## START Items

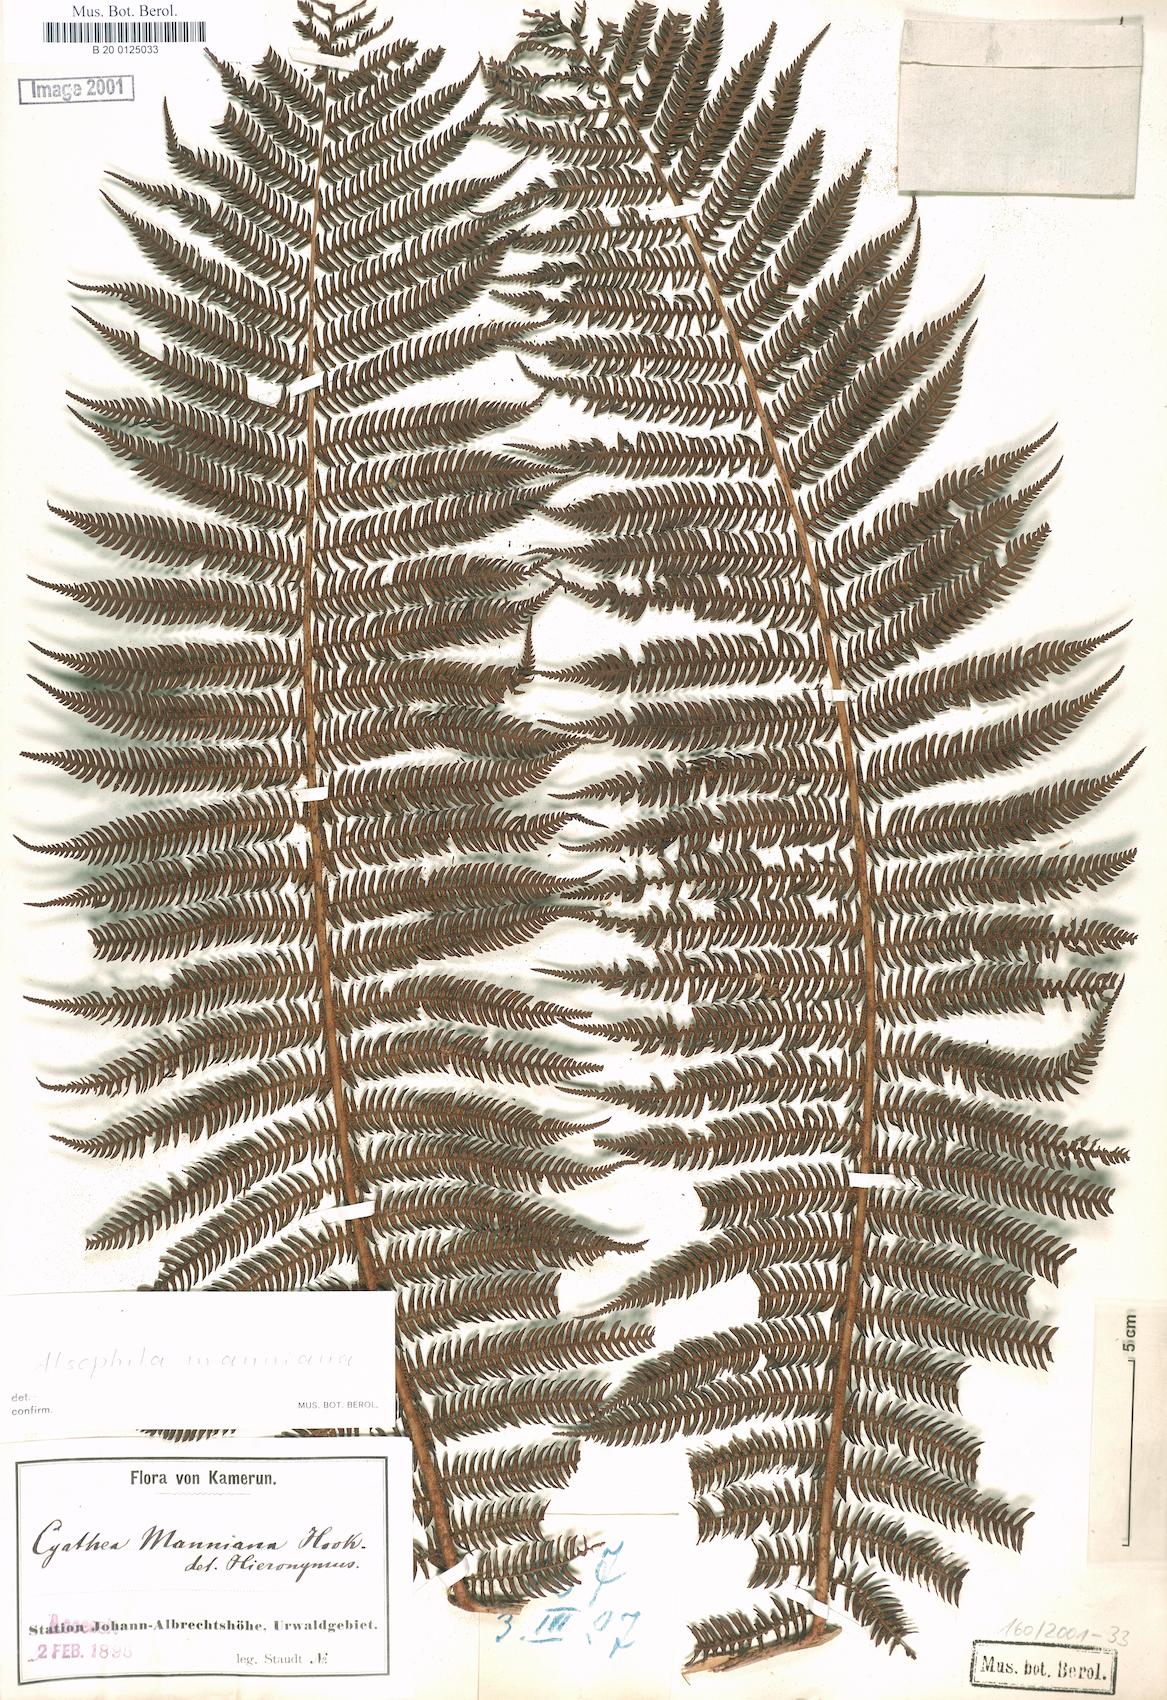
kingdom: Plantae
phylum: Tracheophyta
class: Polypodiopsida
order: Cyatheales
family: Cyatheaceae
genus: Alsophila
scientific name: Alsophila manniana
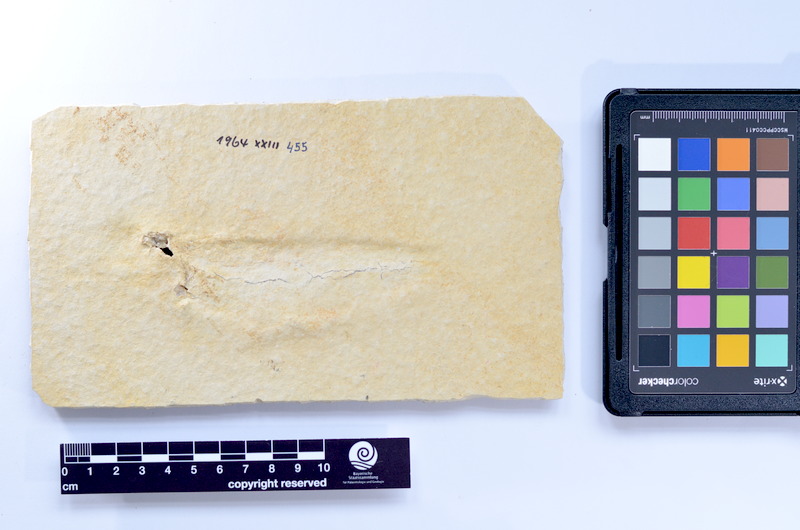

## END Items

_Required task:_ Set every text line from the rows above into a single numbered list, omitting any blank lines and leaving the pictures out.

_Task response:_
1. kingdom: Plantae
2. phylum: Tracheophyta
3. class: Polypodiopsida
4. order: Cyatheales
5. family: Cyatheaceae
6. genus: Alsophila
7. scientific name: Alsophila manniana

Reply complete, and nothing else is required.